(WHAT IS EXPECTED): Please turn everything from the start of the entries down to the line containing "Jeunessse marocaine" into a Markdown table with the columns Number and Content, one row per line and blank lines left out.
──────────────────────────────
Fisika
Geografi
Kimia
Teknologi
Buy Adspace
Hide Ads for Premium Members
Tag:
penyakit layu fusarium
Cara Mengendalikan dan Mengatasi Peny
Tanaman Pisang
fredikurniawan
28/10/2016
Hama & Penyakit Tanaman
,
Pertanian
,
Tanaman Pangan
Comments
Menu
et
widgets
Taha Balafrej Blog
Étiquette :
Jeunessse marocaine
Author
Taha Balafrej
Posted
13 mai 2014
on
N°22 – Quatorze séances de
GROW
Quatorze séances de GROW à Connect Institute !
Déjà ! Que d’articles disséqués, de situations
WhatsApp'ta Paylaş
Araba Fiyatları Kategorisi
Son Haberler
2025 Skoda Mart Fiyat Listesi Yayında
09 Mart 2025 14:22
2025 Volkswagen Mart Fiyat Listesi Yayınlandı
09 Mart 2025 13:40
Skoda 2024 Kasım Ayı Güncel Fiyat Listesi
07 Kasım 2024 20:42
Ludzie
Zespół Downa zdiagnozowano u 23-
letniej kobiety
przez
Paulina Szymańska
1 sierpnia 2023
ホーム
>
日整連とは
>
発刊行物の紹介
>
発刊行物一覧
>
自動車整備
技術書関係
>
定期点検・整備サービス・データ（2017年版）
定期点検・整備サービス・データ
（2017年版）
──────────────────────────────
(EXERCISE OUTPUT):
| Number | Content |
|---|---|
| 1 | Fisika |
| 2 | Geografi |
| 3 | Kimia |
| 4 | Teknologi |
| 5 | Buy Adspace |
| 6 | Hide Ads for Premium Members |
| 7 | Tag: |
| 8 | penyakit layu fusarium |
| 9 | Cara Mengendalikan dan Mengatasi Peny |
| 10 | Tanaman Pisang |
| 11 | fredikurniawan |
| 12 | 28/10/2016 |
| 13 | Hama & Penyakit Tanaman |
| 14 | , |
| 15 | Pertanian |
| 16 | , |
| 17 | Tanaman Pangan |
| 18 | Comments |
| 19 | Menu |
| 20 | et |
| 21 | widgets |
| 22 | Taha Balafrej Blog |
| 23 | Étiquette : |
| 24 | Jeunessse marocaine |